### REQUIREMENTS
Reproduce verbatim the lines starting at the beginning of the records and ending at the line containing "scientific name: Sabatia campanulata", both included.

### MATERIAL
----------

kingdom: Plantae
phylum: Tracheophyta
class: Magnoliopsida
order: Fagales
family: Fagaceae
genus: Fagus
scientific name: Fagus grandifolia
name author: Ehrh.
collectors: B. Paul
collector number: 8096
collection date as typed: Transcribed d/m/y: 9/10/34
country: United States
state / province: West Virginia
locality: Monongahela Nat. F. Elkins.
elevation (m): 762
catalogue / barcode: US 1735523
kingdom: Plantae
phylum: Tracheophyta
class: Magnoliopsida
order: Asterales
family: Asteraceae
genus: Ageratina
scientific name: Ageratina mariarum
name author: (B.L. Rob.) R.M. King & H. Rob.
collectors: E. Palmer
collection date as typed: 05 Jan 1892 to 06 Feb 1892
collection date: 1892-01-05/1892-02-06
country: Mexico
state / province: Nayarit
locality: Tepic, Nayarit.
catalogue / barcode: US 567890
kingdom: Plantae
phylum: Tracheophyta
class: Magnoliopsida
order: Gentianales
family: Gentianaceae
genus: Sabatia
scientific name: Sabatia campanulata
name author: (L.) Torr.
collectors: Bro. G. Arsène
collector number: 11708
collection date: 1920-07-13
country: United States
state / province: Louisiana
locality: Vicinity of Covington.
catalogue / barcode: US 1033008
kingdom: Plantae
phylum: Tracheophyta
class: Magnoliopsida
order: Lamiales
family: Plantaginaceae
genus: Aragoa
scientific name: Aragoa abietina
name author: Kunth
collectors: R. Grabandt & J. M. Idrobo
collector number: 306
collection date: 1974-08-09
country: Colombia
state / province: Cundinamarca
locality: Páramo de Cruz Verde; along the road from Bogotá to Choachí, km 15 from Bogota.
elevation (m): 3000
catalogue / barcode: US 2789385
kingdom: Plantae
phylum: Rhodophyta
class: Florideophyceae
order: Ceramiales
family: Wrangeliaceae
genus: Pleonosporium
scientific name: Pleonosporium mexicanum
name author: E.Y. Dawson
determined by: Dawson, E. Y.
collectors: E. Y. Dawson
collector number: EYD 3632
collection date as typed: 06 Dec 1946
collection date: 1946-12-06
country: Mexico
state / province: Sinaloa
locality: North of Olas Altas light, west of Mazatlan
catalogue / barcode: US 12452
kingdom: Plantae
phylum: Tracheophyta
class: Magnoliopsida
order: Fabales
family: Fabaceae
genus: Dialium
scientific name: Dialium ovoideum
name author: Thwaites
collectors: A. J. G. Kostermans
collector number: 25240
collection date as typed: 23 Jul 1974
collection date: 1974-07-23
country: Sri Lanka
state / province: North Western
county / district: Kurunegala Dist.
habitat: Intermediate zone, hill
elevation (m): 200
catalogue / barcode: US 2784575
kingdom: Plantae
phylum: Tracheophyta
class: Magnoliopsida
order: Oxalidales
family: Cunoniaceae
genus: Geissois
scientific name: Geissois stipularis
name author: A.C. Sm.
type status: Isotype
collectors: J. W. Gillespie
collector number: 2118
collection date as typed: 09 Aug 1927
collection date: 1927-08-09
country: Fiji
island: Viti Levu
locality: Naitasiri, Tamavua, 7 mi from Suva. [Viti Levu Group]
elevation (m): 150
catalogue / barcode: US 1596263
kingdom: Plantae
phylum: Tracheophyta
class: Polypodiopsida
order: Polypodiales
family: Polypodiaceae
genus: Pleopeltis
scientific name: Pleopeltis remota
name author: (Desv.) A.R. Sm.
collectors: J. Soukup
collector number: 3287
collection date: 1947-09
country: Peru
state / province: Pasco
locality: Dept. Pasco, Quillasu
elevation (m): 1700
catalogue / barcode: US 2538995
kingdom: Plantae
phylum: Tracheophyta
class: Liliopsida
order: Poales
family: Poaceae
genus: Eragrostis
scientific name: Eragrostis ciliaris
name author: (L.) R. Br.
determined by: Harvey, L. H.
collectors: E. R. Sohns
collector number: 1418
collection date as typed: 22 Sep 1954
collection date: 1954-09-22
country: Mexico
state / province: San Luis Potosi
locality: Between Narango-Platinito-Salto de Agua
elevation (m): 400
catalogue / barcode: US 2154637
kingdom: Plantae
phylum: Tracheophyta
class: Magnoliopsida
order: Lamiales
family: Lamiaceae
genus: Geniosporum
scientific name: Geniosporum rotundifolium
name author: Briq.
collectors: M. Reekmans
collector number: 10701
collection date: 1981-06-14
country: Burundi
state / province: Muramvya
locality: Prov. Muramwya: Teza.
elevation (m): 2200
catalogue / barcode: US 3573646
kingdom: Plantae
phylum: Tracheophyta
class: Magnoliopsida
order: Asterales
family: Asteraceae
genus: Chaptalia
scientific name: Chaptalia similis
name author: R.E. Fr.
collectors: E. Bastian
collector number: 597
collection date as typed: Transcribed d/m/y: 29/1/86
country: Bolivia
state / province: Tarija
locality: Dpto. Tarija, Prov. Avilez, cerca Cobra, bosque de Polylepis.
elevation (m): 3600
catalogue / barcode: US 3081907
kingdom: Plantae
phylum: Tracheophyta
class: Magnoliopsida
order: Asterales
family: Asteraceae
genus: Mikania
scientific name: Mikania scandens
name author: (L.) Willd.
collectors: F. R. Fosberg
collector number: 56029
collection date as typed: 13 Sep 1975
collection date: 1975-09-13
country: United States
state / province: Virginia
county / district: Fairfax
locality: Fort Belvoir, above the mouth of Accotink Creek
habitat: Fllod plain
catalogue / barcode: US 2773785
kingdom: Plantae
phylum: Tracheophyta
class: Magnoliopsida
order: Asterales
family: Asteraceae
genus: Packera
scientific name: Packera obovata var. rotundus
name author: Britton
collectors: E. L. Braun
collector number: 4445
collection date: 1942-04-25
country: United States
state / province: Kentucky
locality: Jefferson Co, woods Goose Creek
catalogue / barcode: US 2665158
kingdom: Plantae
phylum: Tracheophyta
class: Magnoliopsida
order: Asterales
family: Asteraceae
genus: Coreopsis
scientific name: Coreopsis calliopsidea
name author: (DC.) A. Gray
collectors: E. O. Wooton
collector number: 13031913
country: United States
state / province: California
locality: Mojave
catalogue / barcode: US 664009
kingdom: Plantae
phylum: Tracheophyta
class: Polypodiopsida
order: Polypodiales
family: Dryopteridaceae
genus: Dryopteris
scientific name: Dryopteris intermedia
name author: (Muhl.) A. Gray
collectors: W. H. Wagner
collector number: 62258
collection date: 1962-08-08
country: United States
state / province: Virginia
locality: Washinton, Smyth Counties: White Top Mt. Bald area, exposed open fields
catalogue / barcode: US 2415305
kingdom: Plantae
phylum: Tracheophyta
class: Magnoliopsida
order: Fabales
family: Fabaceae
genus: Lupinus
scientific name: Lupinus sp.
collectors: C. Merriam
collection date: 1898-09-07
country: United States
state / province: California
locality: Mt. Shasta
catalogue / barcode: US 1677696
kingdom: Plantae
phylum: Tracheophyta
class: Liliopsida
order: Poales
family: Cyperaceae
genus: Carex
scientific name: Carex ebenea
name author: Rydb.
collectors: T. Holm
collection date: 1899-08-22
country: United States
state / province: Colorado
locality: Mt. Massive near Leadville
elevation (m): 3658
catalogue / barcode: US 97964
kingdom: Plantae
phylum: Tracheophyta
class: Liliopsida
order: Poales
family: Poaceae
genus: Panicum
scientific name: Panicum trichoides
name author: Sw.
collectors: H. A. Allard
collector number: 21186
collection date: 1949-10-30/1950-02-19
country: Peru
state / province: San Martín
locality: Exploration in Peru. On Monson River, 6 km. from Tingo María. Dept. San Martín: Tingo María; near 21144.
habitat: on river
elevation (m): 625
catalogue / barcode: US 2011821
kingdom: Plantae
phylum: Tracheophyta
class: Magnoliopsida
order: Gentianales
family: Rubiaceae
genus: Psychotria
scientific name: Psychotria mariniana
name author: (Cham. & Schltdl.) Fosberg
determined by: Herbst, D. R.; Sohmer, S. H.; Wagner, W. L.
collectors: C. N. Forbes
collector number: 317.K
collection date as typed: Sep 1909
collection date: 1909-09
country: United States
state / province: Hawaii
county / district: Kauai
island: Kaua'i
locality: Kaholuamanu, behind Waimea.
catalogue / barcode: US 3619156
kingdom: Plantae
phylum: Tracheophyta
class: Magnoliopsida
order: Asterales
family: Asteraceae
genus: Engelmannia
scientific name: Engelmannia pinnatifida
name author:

----------

### WRITTEN RESPONSE
kingdom: Plantae
phylum: Tracheophyta
class: Magnoliopsida
order: Fagales
family: Fagaceae
genus: Fagus
scientific name: Fagus grandifolia
name author: Ehrh.
collectors: B. Paul
collector number: 8096
collection date as typed: Transcribed d/m/y: 9/10/34
country: United States
state / province: West Virginia
locality: Monongahela Nat. F. Elkins.
elevation (m): 762
catalogue / barcode: US 1735523
kingdom: Plantae
phylum: Tracheophyta
class: Magnoliopsida
order: Asterales
family: Asteraceae
genus: Ageratina
scientific name: Ageratina mariarum
name author: (B.L. Rob.) R.M. King & H. Rob.
collectors: E. Palmer
collection date as typed: 05 Jan 1892 to 06 Feb 1892
collection date: 1892-01-05/1892-02-06
country: Mexico
state / province: Nayarit
locality: Tepic, Nayarit.
catalogue / barcode: US 567890
kingdom: Plantae
phylum: Tracheophyta
class: Magnoliopsida
order: Gentianales
family: Gentianaceae
genus: Sabatia
scientific name: Sabatia campanulata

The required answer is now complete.